Cher Marco, peut-on faire le compte-rendu d’un coucher de soleil ? Ce soir de décembre, aiguisé par la tramontane, vient d’achever l’exécution de sa géniale série de variations sur les thèmes du rouge-pourpre et du lilas. Apparemment, personne dans les alentours ne semble avoir mérité une telle débauche princière de beauté. Tout au moins, face à ces virtuosités de l’apparence, je me sens un peu dans une situation abusive. Mon sentiment de la Nature est celui d’une personne qui voyage en autobus sans billet : plaisir d’un transport rapide et indolore, attente ineffable du châtiment3.

Capacité de voir, de s’étonner de ce que l’on voit, sens de la gratuité, reflet intérieur du paysage extérieur, dialogue avec le monde extérieur, réponse à ce que l’on a vu, implication personnelle : tous ces éléments entrent dans la configuration d’une posture spirituelle à l’égard d’un élément quotidien. Et ils nous renvoient à l’attitude de la créativité.

La créativité

La créativité est une attitude existentielle, une modalité possible à chacun de se rapporter au monde, c’est un élément que toute personne peut cultiver4. Elle consiste essentiellement dans la capacité de voir et de répondre. Ce qui signifie adhésion à la réalité et lucidité.

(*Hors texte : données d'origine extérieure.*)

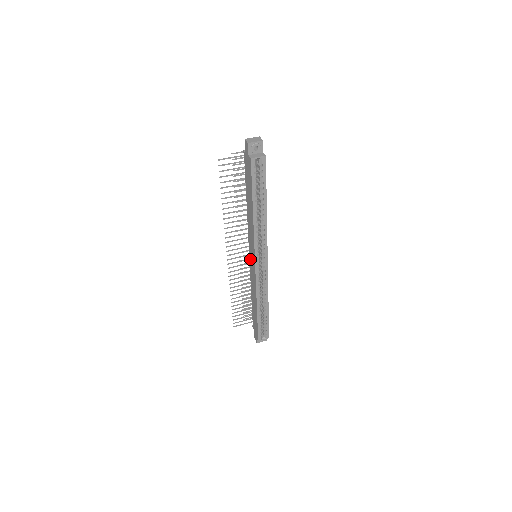
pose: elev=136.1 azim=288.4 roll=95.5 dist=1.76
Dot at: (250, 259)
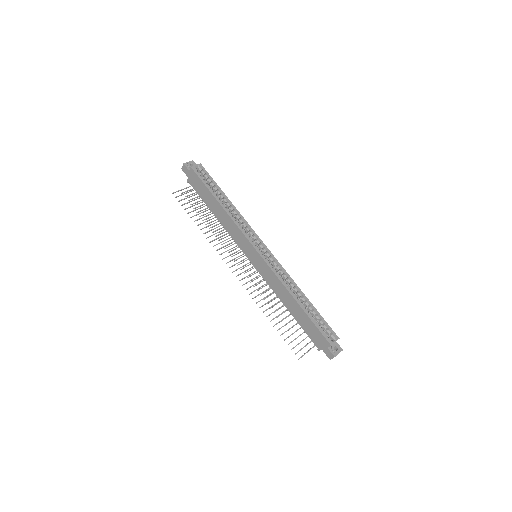
Dot at: (254, 263)
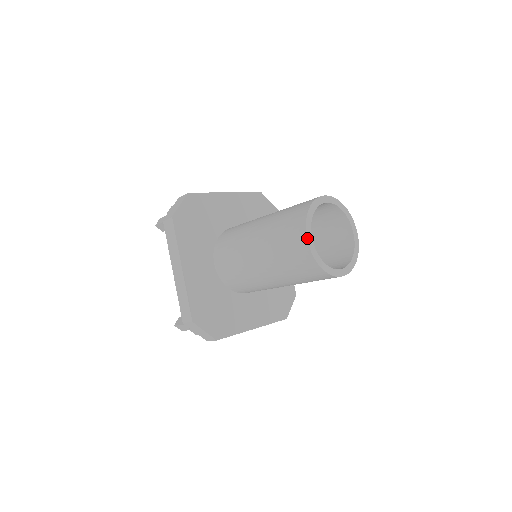
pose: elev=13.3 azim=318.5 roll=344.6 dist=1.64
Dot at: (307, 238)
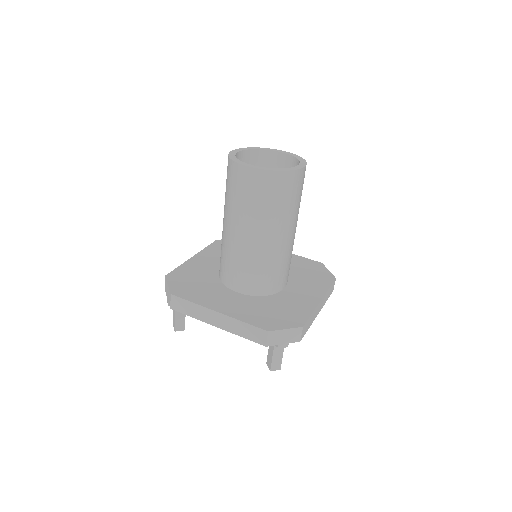
Dot at: (234, 150)
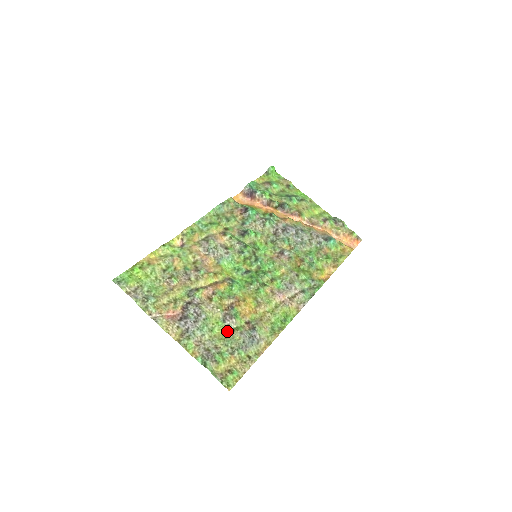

Le rapport au quotidien nous pose la question de savoir si nous sommes véritablement capables de voir (et non seulement de regarder), si nous sommes capables de répondre à ce qui nous entoure et nous parle : savons-nous écouter le langage des choses, les questions que les réalités nous posent ?

La personne créative se meut dans le monde comme on entre dans un dialogue incessant avec tout et avec tous : elle dialogue avec les arbres et les maisons, elle se laisse interpeller par la couleur du raisin et par les bizarreries du climat, par les comportements d’un animal et par des événements qui sembleraient insignifiants. Rien pour elle ne va de soi. De la créativité fait constitutivement partie la capacité d’étonnement, de rester émerveillé. Mais également celle de rester blessé, indigné, scandalisé par les injustices que le monde présente. La capacité de concentration en fait également partie. Nous sommes toujours jetés hors de nous-mêmes par trop de stimulations, par l’excès de choses qui nous habitent. La concentration est la capacité d’être dans ce que l’on fait. La créativité, à ce point capable de créer le futur, est une réalité extrêmement présente au moment présent. Le respect de l’originalité propre de chacun fait partie d’elle. C’est-à-dire le fait d’être vraiment sujet de ses actes et de ses idées, de ne pas se « laisser agir » par d’autres instances, de ne pas se laisser manipuler. Il s’agit d’être soi-même pour ne pas céder au conformisme, qui est l’attitude contraire de la créativité et laisse la personne non dans la joie mais dans la frustration. Une autre condition de la créativité est l’acceptation des conflits, l’accueil des tensions qui dérivent des polarités. Les conflits sont une source d’émerveillement, de croissance, d’expérience réelle, un lieu de formation de ce qui jadis s’appelait « le caractère ». On se forme en se heurtant avec une réalité qui fait souffrir, avec les résistances que la réalité et les autres nous opposent.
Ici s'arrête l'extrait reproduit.